» **Provided passage**:
=-=-=
Tacotopia, Episode #5 — In Praise of Leftovers

Leftover steak is always a welcome thing in our home. It’s uses are many, beyond simply having tasty leftover steak in the fridge: Vietnamese beef salad or spring rolls, pasta Bolognese, steak sandwiches… And, perhaps most deliciously of all, tacos.

The taco

The taco

Even under normal circumstances, I’m always on the hunt for new taco inspiration. This particular day, in addition to the leftover steak, I had some roasted pasilla chiles in the fridge. An exceptional combination, thought I — especially with the addition of some slices mushrooms and monterrey jack cheese.

Much like one of my favorite tacos — the shrimp-and-fried-cheese taco — the ultimate success in this dish rests in the gooey convergence of the primary ingredients in the pan. Four things become inextricably one; four flavors combine like Wonder-Twin-powers-activate! to become a single savory force. “Shape of… a taco!” “Form of… deliciousness!”

WT2

I have made a similar queso fundido in the past — Monterey jack cheese, roasted chiles, mushrooms — so I might’ve known that the addition of steak, onions and cilantro, and a toasted corn tortilla would be a winning formula. But I couldn’t have known it would be quite so… WINNING!

Other leftovers make good tacos, too — chicken, hash browns, roasted vegetables, fish, pork roast.

Not all leftovers make good tacos, though — I had some leftover Chinese noodles in the fridge I had for lunch today. They would not have made a good taco.

You don’t need leftovers to succeed with these tacos. Get yourself a fresh steak, some raw pasilla chiles and mushrooms, some jack cheese and a stack of those little taco tortillas, and get to work!

Enjoy!

*    *    *

Steak, mushroom, chile and cheese tacos
serves 4

1 lb. skirt steak
2 large pasilla chiles
1 cup sliced mushrooms
6 oz. jack cheese, sliced
1/2 cup chopped onions
1/2 cup chopped cilantro
1/2 cup salsa naranja
12 taco-size tortillas

Roast the chiles: Place them on a rack under a broiler on high heat, and broil until skin begins to blacken. Turn once so each side gets scorched. Remove, place in a bowl, and cover with plastic wrap. Let sit for 5 minutes. When chiles have cooled, peel of blistered skin, and tear the chiles into strips, wiping away the seeds (you may also wash under cold water).
=-=-=
» **Problem to solve**:
Extend the steak and chile taco post, picking up right after its last sentence. The data after this has nothing to do with what comes next.

» **Given information**:
=-=-=
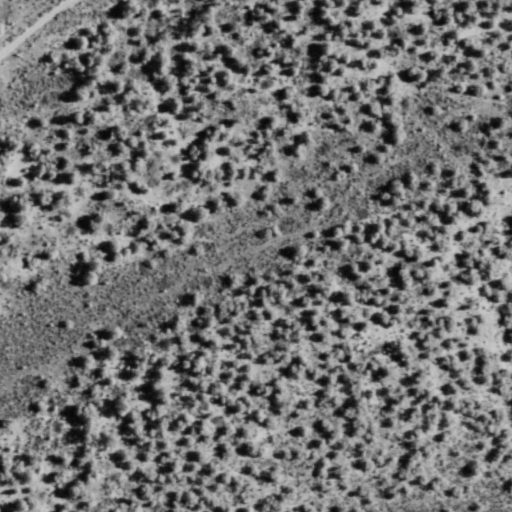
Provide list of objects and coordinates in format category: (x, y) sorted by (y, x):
road: (461, 501)
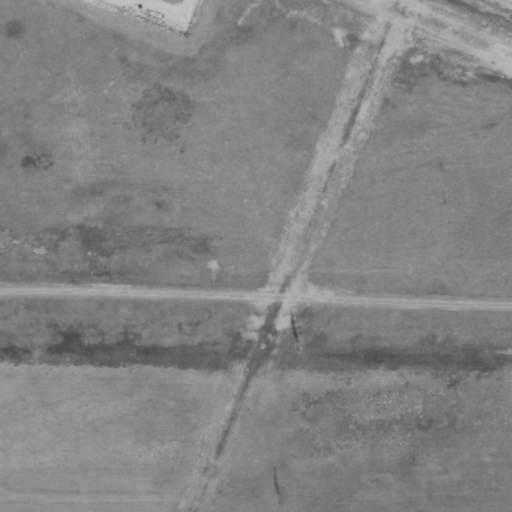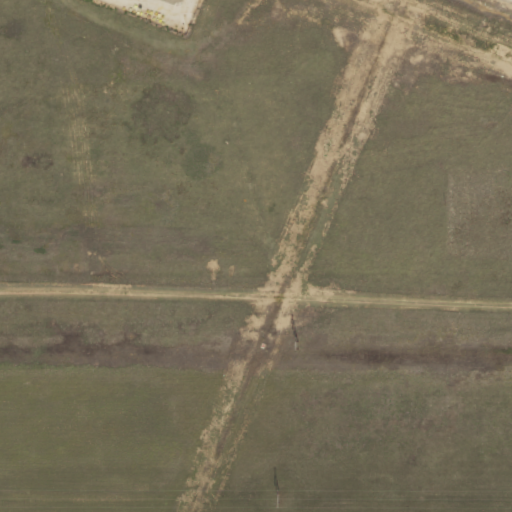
=-=-=
» **Expected output**:
Toss together the onions and cilantro.

Salt the skirt steak. Sear the skirt steak on a very hot grill or cast iron pan for about 1 minute on each side. Remove and let rest for 5 minutes.

Slice the skirt steak across the grain about 1/4-inch thick into strips. Dip the tortillas in the juices that have accumulated on the cutting board.

Heat a non-stick pan over medium heat. Working 4-6 at a time (whatever your pan can handle), place a slice of jack cheese in the pan, and top with a strip of steak, a strip or two of chile, and a few sliced mushrooms. Cook until cheese is melted and browning, and with a spatula, carefully turn over so the fried cheese is on top and the remaining ingredients are beneath. Cook for about 3 minutes, until mushrooms are golden and the cheese has melted all the ingredients into one solid filling. Scoop each cheese configuration out and rest on foil.

When you’ve made twelve of these, toast the tortillas 60 seconds or so per side until golden.

Compose your tacos: place a cheese configuration on top of each tortilla, sprinkle with some onion/cilantro mixture, drizzle with a little salsa and serve.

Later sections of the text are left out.